### Instruction
Format the items between the lines containing "Question 2. Look closely at this picture. What fuel" and "The reading is 0.875", inclusive, as a two-column CSV with the headers item and reading. Give one row per item, with its text and its answer each in a single quoted field and line breaks replaced by spaces.

### Data for the task
* * * * * * * * *

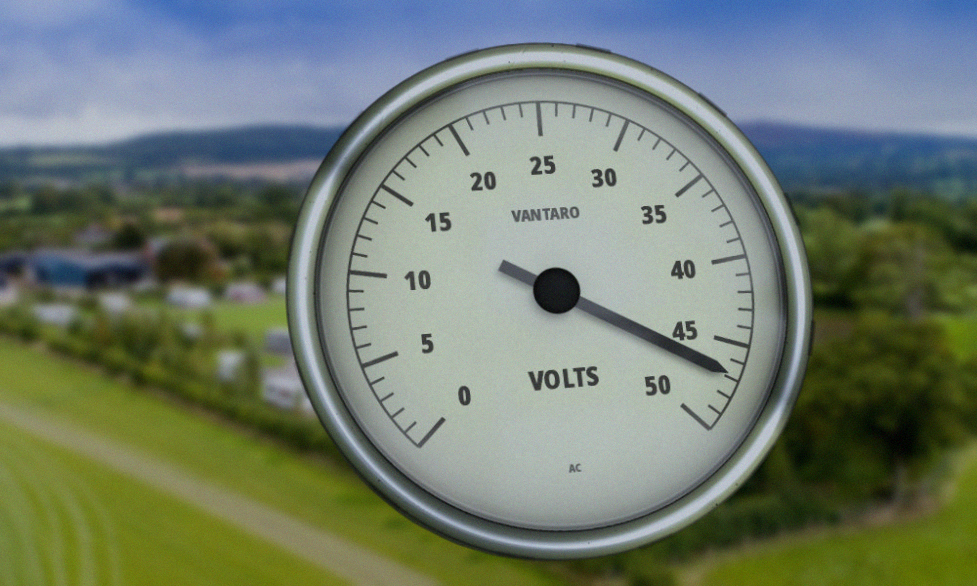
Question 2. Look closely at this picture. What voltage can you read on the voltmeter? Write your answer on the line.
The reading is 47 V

* * * * * * * * *

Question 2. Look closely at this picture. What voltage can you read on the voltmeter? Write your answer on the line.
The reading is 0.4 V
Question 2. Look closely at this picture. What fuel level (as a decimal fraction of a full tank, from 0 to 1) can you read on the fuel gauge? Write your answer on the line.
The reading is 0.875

* * * * * * * * *

### Task answer
item,reading
"Question 2. Look closely at this picture. What fuel level (as a decimal fraction of a full tank, from 0 to 1) can you read on the fuel gauge? Write your answer on the line. The reading is","0.875"